Unnamed: 0,Id,SalePrice
0,2658,161841.353821
1,2718,186051.919808
2,2414,203678.776303
3,1989,95780.64654
4,625,186650.437586


In [36]:
#submission.to_csv('./models/ridgeCV_model.csv', index=False) #saving model

This model scored an RMSE of 31748.98997 on Kaggle, so a small improvement over the traditional Ridge model!

## LASSO Model

In [37]:
from sklearn.linear_model import Lasso, LassoCV

In [38]:
l_alphas = np.logspace(-2, 3, 120) #120 samples between 10^-2 and 10^3
lasso_cv = LassoCV(alphas=l_alphas, cv=5, max_iter=40_000) #cross validate the lasso alpha list
lasso_cv.fit(Z_train, y_train);

In [39]:
lasso_cv.alpha_ #optimal alpha value

679.0985029955721

In [40]:
lasso_cv.score(Z_train, y_train)

0.8528055012897177

In [41]:
lasso_cv.score(Z_test, y_test)

0.6223938670706679

This output is virtually identical to the others above.

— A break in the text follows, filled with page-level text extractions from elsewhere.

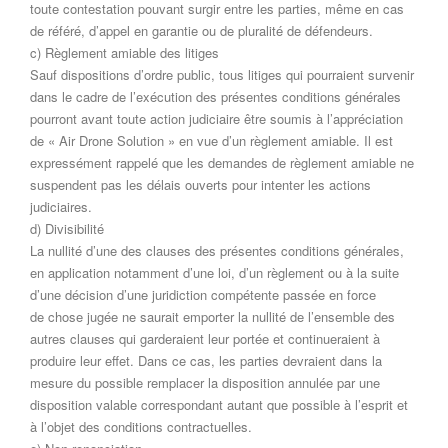
toute contestation pouvant surgir entre les parties, même en cas
de référé, d’appel en garantie ou de pluralité de défendeurs.
c) Règlement amiable des litiges
Sauf dispositions d’ordre public, tous litiges qui pourraient survenir
dans le cadre de l’exécution des présentes conditions générales
pourront avant toute action judiciaire être soumis à l’appréciation
de « Air Drone Solution » en vue d’un règlement amiable. Il est
expressément rappelé que les demandes de règlement amiable ne
suspendent pas les délais ouverts pour intenter les actions
judiciaires.
d) Divisibilité
La nullité d’une des clauses des présentes conditions générales,
en application notamment d’une loi, d’un règlement ou à la suite
d’une décision d’une juridiction compétente passée en force
de chose jugée ne saurait emporter la nullité de l’ensemble des
autres clauses qui garderaient leur portée et continueraient à
produire leur effet. Dans ce cas, les parties devraient dans la
mesure du possible remplacer la disposition annulée par une
disposition valable correspondant autant que possible à l’esprit et
à l’objet des conditions contractuelles.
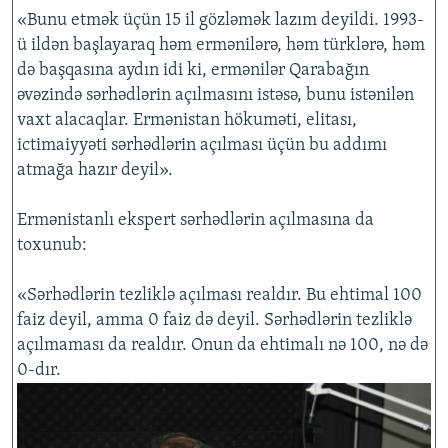
«Bunu etmək üçün 15 il gözləmək lazım deyildi. 1993-
ü ildən başlayaraq həm ermənilərə, həm türklərə, həm
də başqasına aydın idi ki, ermənilər Qarabağın
əvəzində sərhədlərin açılmasını istəsə, bunu istənilən
vaxt alacaqlar. Ermənistan hökuməti, elitası,
ictimaiyyəti sərhədlərin açılması üçün bu addımı
atmağa hazır deyil».
Ermənistanlı ekspert sərhədlərin açılmasına da
toxunub:
«Sərhədlərin tezliklə açılması realdır. Bu ehtimal 100
faiz deyil, amma 0 faiz də deyil. Sərhədlərin tezliklə
açılmaması da realdır. Onun da ehtimalı nə 100, nə də
0-dır.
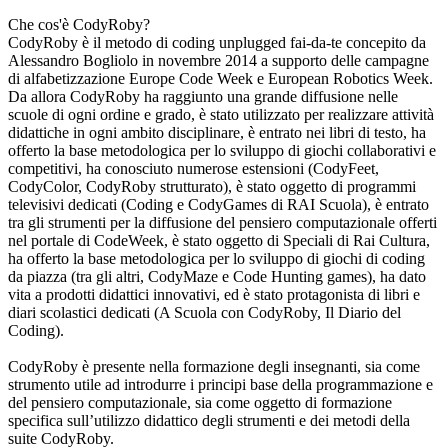
Che cos'è CodyRoby?
CodyRoby è il metodo di coding unplugged fai-da-te concepito da
Alessandro Bogliolo in novembre 2014 a supporto delle campagne
di alfabetizzazione Europe Code Week e European Robotics Week.
Da allora CodyRoby ha raggiunto una grande diffusione nelle
scuole di ogni ordine e grado, è stato utilizzato per realizzare attività
didattiche in ogni ambito disciplinare, è entrato nei libri di testo, ha
offerto la base metodologica per lo sviluppo di giochi collaborativi e
competitivi, ha conosciuto numerose estensioni (CodyFeet,
CodyColor, CodyRoby strutturato), è stato oggetto di programmi
televisivi dedicati (Coding e CodyGames di RAI Scuola), è entrato
tra gli strumenti per la diffusione del pensiero computazionale offerti
nel portale di CodeWeek, è stato oggetto di Speciali di Rai Cultura,
ha offerto la base metodologica per lo sviluppo di giochi di coding
da piazza (tra gli altri, CodyMaze e Code Hunting games), ha dato
vita a prodotti didattici innovativi, ed è stato protagonista di libri e
diari scolastici dedicati (A Scuola con CodyRoby, Il Diario del
Coding).
CodyRoby è presente nella formazione degli insegnanti, sia come
strumento utile ad introdurre i principi base della programmazione e
del pensiero computazionale, sia come oggetto di formazione
specifica sull’utilizzo didattico degli strumenti e dei metodi della
suite CodyRoby.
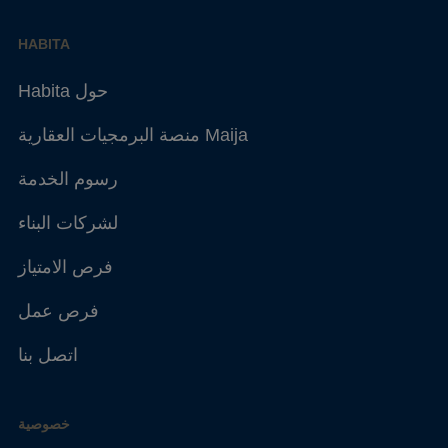
HABITA
Habita حول
منصة البرمجيات العقارية Maija
رسوم الخدمة
لشركات البناء
فرص الامتياز
فرص عمل
اتصل بنا
خصوصية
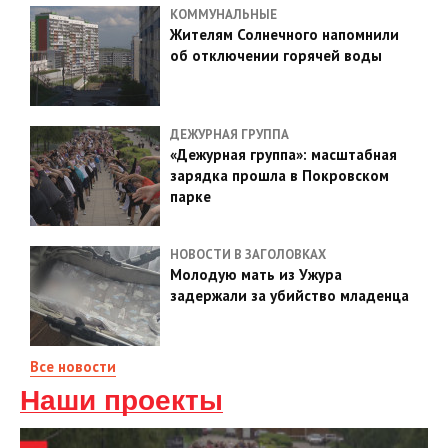
КОММУНАЛЬНЫЕ
Жителям Солнечного напомнили
об отключении горячей воды
ДЕЖУРНАЯ ГРУППА
«Дежурная группа»: масштабная
зарядка прошла в Покровском
парке
НОВОСТИ В ЗАГОЛОВКАХ
Молодую мать из Ужура
задержали за убийство младенца
Все новости
Наши проекты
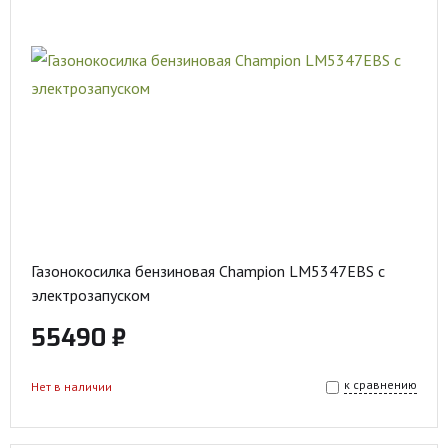
Газонокосилка бензиновая Champion LM5347EBS с
электрозапуском
55490 ₽
к сравнению
Нет в наличии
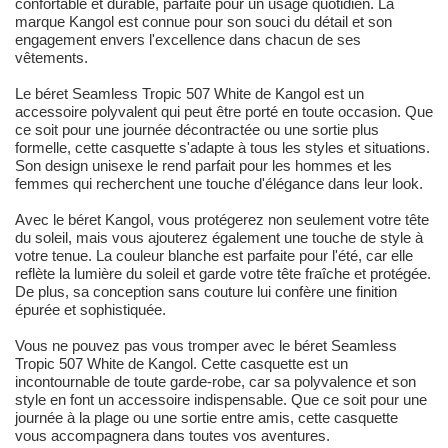
confortable et durable, parfaite pour un usage quotidien. La
marque Kangol est connue pour son souci du détail et son
engagement envers l'excellence dans chacun de ses
vêtements.
Le béret Seamless Tropic 507 White de Kangol est un
accessoire polyvalent qui peut être porté en toute occasion. Que
ce soit pour une journée décontractée ou une sortie plus
formelle, cette casquette s'adapte à tous les styles et situations.
Son design unisexe le rend parfait pour les hommes et les
femmes qui recherchent une touche d'élégance dans leur look.
Avec le béret Kangol, vous protégerez non seulement votre tête
du soleil, mais vous ajouterez également une touche de style à
votre tenue. La couleur blanche est parfaite pour l'été, car elle
reflète la lumière du soleil et garde votre tête fraîche et protégée.
De plus, sa conception sans couture lui confère une finition
épurée et sophistiquée.
Vous ne pouvez pas vous tromper avec le béret Seamless
Tropic 507 White de Kangol. Cette casquette est un
incontournable de toute garde-robe, car sa polyvalence et son
style en font un accessoire indispensable. Que ce soit pour une
journée à la plage ou une sortie entre amis, cette casquette
vous accompagnera dans toutes vos aventures.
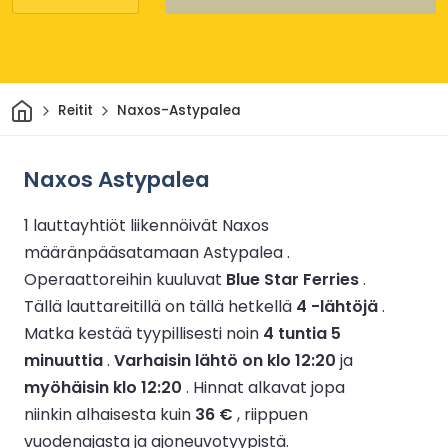
Kotiin
Reitit
Naxos-Astypalea
Naxos Astypalea
1 lauttayhtiöt liikennöivät Naxos
määränpääsatamaan Astypalea .
Operaattoreihin kuuluvat
Blue Star Ferries
.
Tällä lauttareitillä on tällä hetkellä
4 -lähtöjä
.
Matka kestää tyypillisesti noin
4 tuntia 5
minuuttia
.
Varhaisin lähtö on klo 12:20
ja
myöhäisin klo 12:20
.
Hinnat alkavat jopa
niinkin alhaisesta kuin
36 €
, riippuen
vuodenajasta ja ajoneuvotyypistä.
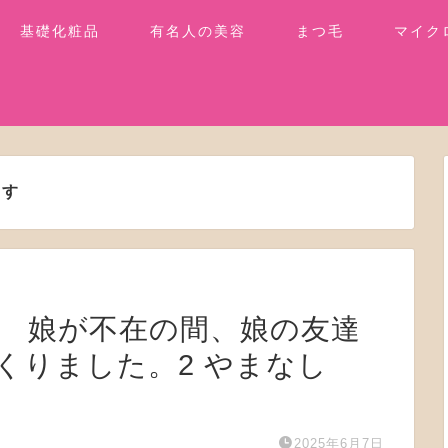
基礎化粧品
有名人の美容
まつ毛
マイク
ます
】 娘が不在の間、娘の友達
くりました。2 やまなし
2025年6月7日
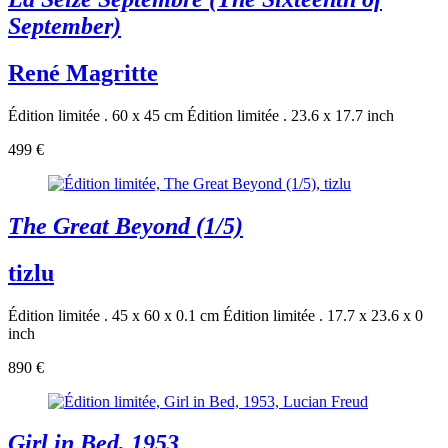
September)
René Magritte
Édition limitée . 60 x 45 cm
Édition limitée . 23.6 x 17.7 inch
499 €
The Great Beyond (1/5)
tizlu
Édition limitée . 45 x 60 x 0.1 cm
Édition limitée . 17.7 x 23.6 x 0
inch
890 €
Girl in Bed, 1953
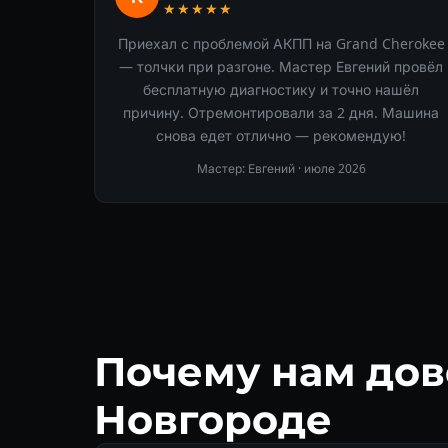
★★★★★
Приехал с проблемой АКПП на Grand Cherokee
— толчки при разгоне. Мастер Евгений провёл
бесплатную диагностику и точно нашёл
причину. Отремонтировали за 2 дня. Машина
снова едет отлично — рекомендую!
Мастер: Евгений ·
июле 2026
Почему нам до
Новгороде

I seem to be scoring much higher with the training than test set.

In [42]:
lasso_cv.coef_  #checking for zero coefficients

array([27354.76711191,  8336.48974562, 10026.00535587, 23954.74350228,
          -0.        ,  6636.09744696,  4802.80387827,     0.        ,
        2506.8452313 , 10007.32361798,  3741.70670767,  4458.58111999,
        3140.7359952 ,  1914.56427745,    -0.        ,  1383.21998755,
          -0.        ])

In [43]:
submission = test[['id']].copy() #reset test submission
submission.rename({'id' : 'Id'}, axis=1, inplace=True) #format ID column
#test X scaled already saved above as X_tester_sc

In [44]:
submission['SalePrice'] = lasso_cv.predict(X_tester_sc)

In [45]:
submission.head()

Unnamed: 0,Id,SalePrice
0,2658,164790.95187
1,2718,187189.560872
2,2414,204689.869972
3,1989,98131.787702
4,625,187389.456125


In [46]:
#submission.to_csv('./models/lassoCV_model.csv', index=False) #saving model

This model scored 31654.49310 on Kaggle, so of the 3 regularization models it appears to be the best. It's unfortunately still quite a ways off of my ordinary least squares model so I will not be incorporating these methods into my final production.